> **Records to process**
○ ○ ○ ○

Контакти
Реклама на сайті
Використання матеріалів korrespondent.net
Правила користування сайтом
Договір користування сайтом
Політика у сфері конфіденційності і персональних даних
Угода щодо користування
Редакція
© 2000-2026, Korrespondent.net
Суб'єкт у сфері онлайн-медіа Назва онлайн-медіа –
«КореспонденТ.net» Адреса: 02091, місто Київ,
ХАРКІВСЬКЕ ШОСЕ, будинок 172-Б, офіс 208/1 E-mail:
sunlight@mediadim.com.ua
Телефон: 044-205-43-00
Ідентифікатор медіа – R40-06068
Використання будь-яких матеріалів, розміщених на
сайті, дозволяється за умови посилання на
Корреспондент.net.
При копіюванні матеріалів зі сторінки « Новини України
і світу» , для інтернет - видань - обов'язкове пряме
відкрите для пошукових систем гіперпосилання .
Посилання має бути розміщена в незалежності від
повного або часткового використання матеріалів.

○ ○ ○ ○

> **Task to complete**
From the first line to the last, please quote the material above exactly.

> **Response to this task**
Контакти
Реклама на сайті
Використання матеріалів korrespondent.net
Правила користування сайтом
Договір користування сайтом
Політика у сфері конфіденційності і персональних даних
Угода щодо користування
Редакція
© 2000-2026, Korrespondent.net
Суб'єкт у сфері онлайн-медіа Назва онлайн-медіа –
«КореспонденТ.net» Адреса: 02091, місто Київ,
ХАРКІВСЬКЕ ШОСЕ, будинок 172-Б, офіс 208/1 E-mail:
sunlight@mediadim.com.ua
Телефон: 044-205-43-00
Ідентифікатор медіа – R40-06068
Використання будь-яких матеріалів, розміщених на
сайті, дозволяється за умови посилання на
Корреспондент.net.
При копіюванні матеріалів зі сторінки « Новини України
і світу» , для інтернет - видань - обов'язкове пряме
відкрите для пошукових систем гіперпосилання .
Посилання має бути розміщена в незалежності від
повного або часткового використання матеріалів.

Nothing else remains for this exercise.